Let $\mathcal{B}\left(\mathbb{R}\right)$ be the Borel $\sigma$-field of $\mathbb{R},$ i.e. the $\sigma$-field generated by the class of open sets in $\mathbb{R}$.
Let $\mathcal{B}\left(\mathbb{R}^d\right)$ be the Borel $\sigma$-field of $\mathbb{R}^d,$ i.e. the $\sigma$-field generated by the class of open sets in $\mathbb{R}^d$.
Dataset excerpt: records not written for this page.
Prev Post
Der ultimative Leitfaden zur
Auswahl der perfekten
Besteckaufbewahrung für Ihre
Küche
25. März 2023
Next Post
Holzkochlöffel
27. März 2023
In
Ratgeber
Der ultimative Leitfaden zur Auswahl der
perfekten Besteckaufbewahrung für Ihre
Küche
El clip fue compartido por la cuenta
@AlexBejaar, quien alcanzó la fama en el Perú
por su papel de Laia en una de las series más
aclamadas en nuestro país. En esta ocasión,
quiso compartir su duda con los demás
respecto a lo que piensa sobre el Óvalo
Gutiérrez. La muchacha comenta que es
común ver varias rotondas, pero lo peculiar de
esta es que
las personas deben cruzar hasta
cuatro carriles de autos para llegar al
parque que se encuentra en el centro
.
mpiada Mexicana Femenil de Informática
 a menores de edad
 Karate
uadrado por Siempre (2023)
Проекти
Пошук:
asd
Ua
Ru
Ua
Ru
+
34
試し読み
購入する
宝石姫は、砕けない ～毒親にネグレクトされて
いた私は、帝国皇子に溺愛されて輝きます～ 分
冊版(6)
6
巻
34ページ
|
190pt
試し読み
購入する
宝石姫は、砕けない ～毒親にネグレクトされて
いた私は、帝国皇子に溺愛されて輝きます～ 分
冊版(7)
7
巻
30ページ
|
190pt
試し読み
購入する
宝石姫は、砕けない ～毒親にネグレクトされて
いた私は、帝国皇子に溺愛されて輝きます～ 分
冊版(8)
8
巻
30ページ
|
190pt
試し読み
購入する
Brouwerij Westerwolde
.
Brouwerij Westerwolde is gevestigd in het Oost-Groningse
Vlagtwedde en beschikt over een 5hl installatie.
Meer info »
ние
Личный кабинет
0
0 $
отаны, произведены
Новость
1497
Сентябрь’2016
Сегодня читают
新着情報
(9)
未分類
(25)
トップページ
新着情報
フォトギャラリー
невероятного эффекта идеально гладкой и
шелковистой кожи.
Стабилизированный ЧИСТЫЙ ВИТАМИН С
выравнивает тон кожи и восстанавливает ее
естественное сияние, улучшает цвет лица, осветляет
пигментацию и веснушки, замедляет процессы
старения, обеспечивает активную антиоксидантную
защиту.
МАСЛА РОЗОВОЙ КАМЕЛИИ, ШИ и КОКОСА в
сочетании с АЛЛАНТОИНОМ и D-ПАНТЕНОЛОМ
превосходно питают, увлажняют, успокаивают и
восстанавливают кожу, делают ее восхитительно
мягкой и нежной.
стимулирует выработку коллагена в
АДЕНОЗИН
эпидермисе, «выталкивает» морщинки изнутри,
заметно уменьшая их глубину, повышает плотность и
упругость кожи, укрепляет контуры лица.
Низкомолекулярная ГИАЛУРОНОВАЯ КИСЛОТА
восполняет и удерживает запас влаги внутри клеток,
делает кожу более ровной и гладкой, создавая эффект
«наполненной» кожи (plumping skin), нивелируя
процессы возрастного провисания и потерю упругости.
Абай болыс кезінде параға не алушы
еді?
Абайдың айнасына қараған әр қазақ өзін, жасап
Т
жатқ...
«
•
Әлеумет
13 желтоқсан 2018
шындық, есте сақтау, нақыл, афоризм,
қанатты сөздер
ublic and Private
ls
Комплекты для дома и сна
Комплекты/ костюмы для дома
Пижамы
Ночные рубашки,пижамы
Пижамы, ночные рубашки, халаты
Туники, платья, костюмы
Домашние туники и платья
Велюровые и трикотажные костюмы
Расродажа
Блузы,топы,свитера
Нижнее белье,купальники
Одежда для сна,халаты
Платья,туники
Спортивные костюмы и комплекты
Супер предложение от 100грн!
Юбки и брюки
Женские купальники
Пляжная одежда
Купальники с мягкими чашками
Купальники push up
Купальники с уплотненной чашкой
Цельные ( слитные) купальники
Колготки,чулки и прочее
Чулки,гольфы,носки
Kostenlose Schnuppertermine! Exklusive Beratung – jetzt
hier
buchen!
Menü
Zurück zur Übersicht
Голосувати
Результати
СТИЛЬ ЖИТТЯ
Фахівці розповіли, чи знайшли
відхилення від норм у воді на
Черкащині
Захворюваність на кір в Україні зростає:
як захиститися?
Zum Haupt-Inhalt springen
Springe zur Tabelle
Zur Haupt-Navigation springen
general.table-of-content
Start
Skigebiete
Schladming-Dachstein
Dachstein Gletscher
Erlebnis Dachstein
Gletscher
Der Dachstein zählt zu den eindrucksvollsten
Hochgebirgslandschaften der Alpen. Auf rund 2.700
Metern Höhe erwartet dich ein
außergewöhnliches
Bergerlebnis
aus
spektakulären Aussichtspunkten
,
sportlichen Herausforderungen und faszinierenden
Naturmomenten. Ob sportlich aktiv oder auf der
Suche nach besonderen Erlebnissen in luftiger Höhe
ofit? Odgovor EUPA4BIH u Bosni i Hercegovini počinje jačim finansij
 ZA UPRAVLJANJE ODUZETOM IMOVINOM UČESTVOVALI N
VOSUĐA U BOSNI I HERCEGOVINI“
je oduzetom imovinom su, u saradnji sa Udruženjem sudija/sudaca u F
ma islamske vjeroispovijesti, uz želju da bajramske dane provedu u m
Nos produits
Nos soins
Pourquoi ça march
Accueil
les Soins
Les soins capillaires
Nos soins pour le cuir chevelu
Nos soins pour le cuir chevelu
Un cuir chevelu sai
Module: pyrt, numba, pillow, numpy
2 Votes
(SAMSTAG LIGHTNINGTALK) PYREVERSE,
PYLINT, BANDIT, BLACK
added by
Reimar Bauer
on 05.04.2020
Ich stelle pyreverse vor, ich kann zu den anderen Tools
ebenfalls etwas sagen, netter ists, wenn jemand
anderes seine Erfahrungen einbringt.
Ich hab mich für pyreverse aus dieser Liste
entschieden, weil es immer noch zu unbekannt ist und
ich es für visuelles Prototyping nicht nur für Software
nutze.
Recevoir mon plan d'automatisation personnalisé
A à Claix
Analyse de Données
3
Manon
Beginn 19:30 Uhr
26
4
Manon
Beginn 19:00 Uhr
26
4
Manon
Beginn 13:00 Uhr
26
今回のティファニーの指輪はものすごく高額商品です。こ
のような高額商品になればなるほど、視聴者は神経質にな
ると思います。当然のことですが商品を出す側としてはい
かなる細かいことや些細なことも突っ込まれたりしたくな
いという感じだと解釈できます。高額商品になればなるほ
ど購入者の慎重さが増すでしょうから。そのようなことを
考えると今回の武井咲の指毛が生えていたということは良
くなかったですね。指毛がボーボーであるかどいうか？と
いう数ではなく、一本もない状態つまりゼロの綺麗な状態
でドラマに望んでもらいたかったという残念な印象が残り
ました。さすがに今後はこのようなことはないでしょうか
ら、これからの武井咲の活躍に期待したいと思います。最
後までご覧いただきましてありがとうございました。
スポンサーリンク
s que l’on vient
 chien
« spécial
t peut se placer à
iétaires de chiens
To show that $\mathcal{B}\left(\mathbb{R}^d\right)=\left\{\mathcal{B}\left(\mathbb{R}\right)\right\}^d,$
where $\left\{\mathcal{B}\left(\mathbb{R}\right)\right\}^d$ denotes the cartesian product $\mathcal{B}\left(\mathbb{R}\right) \times \cdots \times \mathcal{B}\left(\mathbb{R}\right) (d \text{ times})$.
The claim is not true; just look at an open set of $\mathbb{R}^d$ which is not the product of open sets of $\mathbb{R}$, like the unit ball. It would be true that the Borel subsets of $\mathbb{R}^d$ are generated by $\mathcal{B}(\mathbb{R})^d$.